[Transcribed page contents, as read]
____
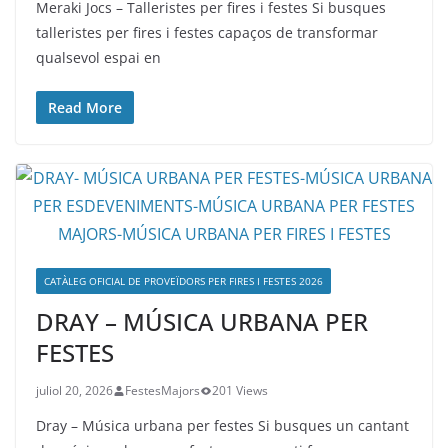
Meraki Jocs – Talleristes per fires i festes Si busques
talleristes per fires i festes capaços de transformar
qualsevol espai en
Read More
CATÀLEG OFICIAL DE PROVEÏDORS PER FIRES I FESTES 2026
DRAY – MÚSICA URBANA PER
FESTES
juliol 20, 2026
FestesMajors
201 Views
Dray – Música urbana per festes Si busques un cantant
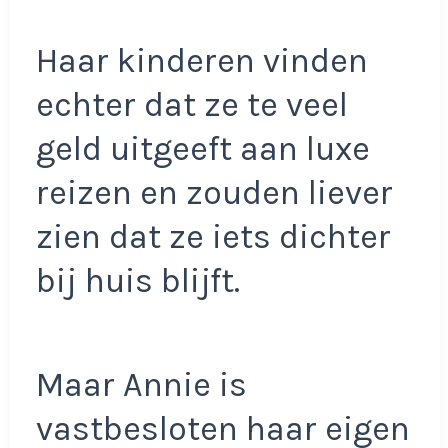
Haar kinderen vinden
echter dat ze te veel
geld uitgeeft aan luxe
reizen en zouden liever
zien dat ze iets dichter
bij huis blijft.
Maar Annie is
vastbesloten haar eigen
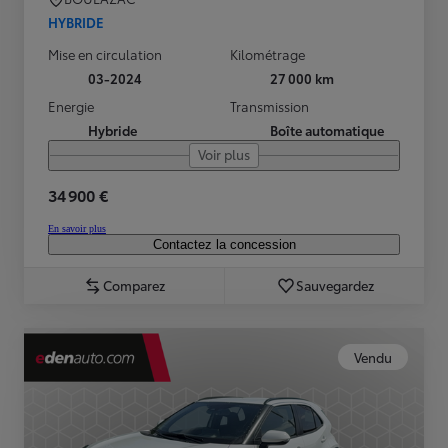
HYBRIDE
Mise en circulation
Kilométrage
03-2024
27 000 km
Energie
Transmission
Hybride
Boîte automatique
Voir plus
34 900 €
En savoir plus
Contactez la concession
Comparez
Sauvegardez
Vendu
____
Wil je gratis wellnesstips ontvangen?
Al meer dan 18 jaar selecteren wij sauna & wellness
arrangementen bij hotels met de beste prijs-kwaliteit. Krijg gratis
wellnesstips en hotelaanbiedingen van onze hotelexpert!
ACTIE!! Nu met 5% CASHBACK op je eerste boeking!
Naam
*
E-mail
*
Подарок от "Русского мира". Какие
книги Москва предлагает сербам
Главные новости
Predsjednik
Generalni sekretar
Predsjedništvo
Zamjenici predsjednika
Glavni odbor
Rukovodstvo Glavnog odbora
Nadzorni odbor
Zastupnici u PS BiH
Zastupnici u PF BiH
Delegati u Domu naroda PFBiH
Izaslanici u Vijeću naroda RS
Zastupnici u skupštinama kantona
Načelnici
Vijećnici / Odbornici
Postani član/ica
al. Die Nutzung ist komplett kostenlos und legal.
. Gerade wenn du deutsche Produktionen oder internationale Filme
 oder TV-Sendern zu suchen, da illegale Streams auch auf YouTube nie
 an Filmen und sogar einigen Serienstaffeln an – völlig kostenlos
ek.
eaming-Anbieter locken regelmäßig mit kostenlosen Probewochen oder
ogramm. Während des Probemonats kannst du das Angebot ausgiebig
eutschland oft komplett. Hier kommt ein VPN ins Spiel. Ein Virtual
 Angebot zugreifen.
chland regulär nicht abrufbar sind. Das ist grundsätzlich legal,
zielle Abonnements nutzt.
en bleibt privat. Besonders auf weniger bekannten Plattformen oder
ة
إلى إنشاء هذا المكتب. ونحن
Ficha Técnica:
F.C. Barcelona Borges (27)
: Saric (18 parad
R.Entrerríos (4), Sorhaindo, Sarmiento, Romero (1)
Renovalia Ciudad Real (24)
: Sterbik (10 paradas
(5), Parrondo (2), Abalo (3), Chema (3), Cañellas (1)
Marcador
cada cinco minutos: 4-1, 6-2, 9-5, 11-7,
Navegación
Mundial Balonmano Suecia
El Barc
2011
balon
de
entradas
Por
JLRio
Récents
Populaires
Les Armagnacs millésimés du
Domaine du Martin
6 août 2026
____
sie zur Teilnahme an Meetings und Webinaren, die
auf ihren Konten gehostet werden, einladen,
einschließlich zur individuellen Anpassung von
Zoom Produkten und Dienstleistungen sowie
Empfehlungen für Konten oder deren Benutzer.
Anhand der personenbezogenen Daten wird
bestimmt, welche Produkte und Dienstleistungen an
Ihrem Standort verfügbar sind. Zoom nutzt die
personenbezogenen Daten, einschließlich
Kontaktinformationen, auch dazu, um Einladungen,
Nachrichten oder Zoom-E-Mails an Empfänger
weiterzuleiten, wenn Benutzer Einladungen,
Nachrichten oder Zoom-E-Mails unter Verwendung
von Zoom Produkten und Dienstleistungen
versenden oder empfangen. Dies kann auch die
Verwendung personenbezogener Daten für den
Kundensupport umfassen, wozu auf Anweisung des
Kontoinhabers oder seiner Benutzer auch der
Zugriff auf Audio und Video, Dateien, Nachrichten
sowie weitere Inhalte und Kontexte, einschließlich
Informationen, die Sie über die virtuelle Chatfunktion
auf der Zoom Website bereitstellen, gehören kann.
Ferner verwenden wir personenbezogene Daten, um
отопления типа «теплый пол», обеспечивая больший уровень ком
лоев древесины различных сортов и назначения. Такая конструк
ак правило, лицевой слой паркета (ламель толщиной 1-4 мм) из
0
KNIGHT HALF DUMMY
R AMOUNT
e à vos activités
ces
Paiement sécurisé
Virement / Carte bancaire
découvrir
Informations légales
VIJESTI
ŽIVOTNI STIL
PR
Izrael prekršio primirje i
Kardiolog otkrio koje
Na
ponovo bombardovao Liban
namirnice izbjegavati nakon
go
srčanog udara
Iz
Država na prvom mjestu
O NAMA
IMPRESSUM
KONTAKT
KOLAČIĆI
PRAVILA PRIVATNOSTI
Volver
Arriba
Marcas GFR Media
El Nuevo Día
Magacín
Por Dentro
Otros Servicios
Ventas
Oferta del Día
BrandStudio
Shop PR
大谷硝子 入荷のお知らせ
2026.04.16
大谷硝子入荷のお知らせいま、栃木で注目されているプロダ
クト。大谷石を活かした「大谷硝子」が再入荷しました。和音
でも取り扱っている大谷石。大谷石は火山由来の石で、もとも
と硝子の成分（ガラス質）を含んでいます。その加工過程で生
____
(DIRECTIONS FOR THIS TASK)
Extract every line above that contains the string "Zoom", and note that case counts.

(ANSWER SPACE)
Zoom Produkten und Dienstleistungen sowie
Ihrem Standort verfügbar sind. Zoom nutzt die
Nachrichten oder Zoom-E-Mails an Empfänger
Nachrichten oder Zoom-E-Mails unter Verwendung
von Zoom Produkten und Dienstleistungen
auf der Zoom Website bereitstellen, gehören kann.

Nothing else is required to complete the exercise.